The privacy and security of your data is our top priority. Keep your content safe with the security measures that we’ve put in place.
Q: How/where is your application hosted?
A: We utilize Amazon Web Services for hosting. Their data centers are located throughout the United States (and across the globe) and they adhere to the tightest security standards in the hosting industry.
Q: Do you perform regular backups?
A: We perform regular backups of our filesystem every hour. Backups are stored on AWS S3 and are encrypted to prevent unauthorized access to data in the event that backup files are lost or stolen.
Q: Which application architecture, platforms and systems are used to collect, store, and utilize customer data (application platform, application servers in use, OS and hardware platforms, database platform and design, etc)?
- Application Platform: Python & Django 1.8.x
- Application Server: Ubuntu Server 14.04
- Web Server: Ngnix
- Database Platform: PostgreSQL 9.5
Q: How often/regularly are these systems patched?
A: DivvyHQ applies Zero Day patches on the day a patch is made available. Routinely, and when appropriate, all software on our servers are updated to the latest stable versions.
Q: How is the DivvyHQ application implemented and are connections between various components or tiers secure?
A: DivvyHQ’s application architecture has been designed and built with industry standard security recommendations and all network traffic between various components is encrypted. If you or your security team requires more details, please submit a technical inquiry via our contact page and a member of our security team will be in touch.
Q: How is customer data protected (authenticated and encrypted) in transit between the customer’s networks and DivvyHQ’s networks?
A: DivvyHQ requires SSL (https) for all interactions with the application.
Q: How are user credentials/data stored and protected?
A: User credentials are stored in our secure database and passwords are encrypted using an industry-standard, strong cryptographic hashing algorithm; specifically PBKDF2 with salt.
Q: What is DivvyHQ’s availability/uptime?
A: Excluding scheduled maintenance or downtime, DivvyHQ aims for an availability of 99.8%, which correlates to one hour of unplanned downtime per 30 calendar days.
Q: Can I use DivvyHQ from a non-US country?

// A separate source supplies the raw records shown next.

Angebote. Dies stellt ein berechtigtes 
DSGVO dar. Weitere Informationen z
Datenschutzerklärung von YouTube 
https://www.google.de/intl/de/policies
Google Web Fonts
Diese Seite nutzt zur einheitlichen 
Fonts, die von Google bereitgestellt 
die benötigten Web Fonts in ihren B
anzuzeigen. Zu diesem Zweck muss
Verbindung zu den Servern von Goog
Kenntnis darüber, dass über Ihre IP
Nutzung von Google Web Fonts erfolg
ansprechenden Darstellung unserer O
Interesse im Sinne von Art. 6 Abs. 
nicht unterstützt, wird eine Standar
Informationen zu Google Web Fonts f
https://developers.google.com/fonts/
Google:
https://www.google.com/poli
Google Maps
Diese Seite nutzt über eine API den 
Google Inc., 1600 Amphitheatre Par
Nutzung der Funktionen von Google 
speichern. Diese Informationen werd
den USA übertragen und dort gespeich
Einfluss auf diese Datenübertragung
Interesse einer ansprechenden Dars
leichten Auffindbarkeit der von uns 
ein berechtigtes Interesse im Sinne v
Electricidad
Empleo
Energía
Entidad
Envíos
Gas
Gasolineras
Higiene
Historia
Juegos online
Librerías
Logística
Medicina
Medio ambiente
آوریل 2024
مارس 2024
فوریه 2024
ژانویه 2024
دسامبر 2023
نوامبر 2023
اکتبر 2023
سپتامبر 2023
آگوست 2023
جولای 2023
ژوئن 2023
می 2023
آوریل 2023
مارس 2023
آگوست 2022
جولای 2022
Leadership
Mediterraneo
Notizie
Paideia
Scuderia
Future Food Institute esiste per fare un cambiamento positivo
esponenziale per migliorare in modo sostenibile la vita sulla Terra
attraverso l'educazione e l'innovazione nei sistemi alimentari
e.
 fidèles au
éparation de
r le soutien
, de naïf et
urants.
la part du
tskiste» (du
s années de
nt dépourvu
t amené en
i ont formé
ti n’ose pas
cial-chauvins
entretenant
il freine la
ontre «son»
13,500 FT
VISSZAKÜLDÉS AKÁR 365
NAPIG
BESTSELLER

A: As appropriate, DivvyHQ follows appropriate regional standards for data privacy (eg – the now defunct EU Safe Harbor); however, these regional standards are handled on a case-by-case basis, and as needs arise.
Q: Is there a role-based structure that is used to authorize access to the application?
A: Yes. Global Account Admins have access to all data within an account and can configure granular access permissions on a per calendar (hierarchical) basis to users. User roles are associated with Calendars and include: Parent Calendar Admin (Enterprise-only role), Editor, Contributor, Internal Reviewer, and External Reviewer. We also have a Reviewer Only role which allows for read-only access to your Divvy account. Roles can be customized for an individual user per calendar. For instance, a user may be an Editor on Calendar A and have no access or any other role on Calendar B.
Q: How are user authorizations/roles configured and maintained?
A: Account admins configure and maintain each user’s roles throughout the application. DivvyHQ support personnel may assist if needed to help customers choose the ideal role(s) for each user.
Q: What intrusion detection and/or prevention (IDS/IPS) capabilities do you have and how are they monitored?
A: DivvyHQ utilizes Cloudflare, a security protection and monitoring service that constantly protects our application from a wide range of online threats, including: cross-site scripting, SQL injection and denial of service (DOS) attacks. CloudFlare’s technology automatically performs browser integrity checks for all requests to our website, detects new attacks (and denies them) and alerts our staff when an attack has occurred.
Q: Have you completed any third-party penetration testing?
A: Yes, through Provensec in July 2017.
A: DivvyHQ utilizes Stripe as our payment gateway and all financial data is stored within their platform. No financial information is stored within the Divvy application or database. Stripe has been audited by a PCI-certified auditor, and is certified to PCI Service Provider Level 1. This is the most stringent level of certification available.
Q: What sort of security and training policies do you have in place for DivvyHQ employees?
A: Every DivvyHQ employee has completed a thorough background/employment screening process, signed employee confidentiality agreements and received extensive training to ensure they know exactly what and what not to do.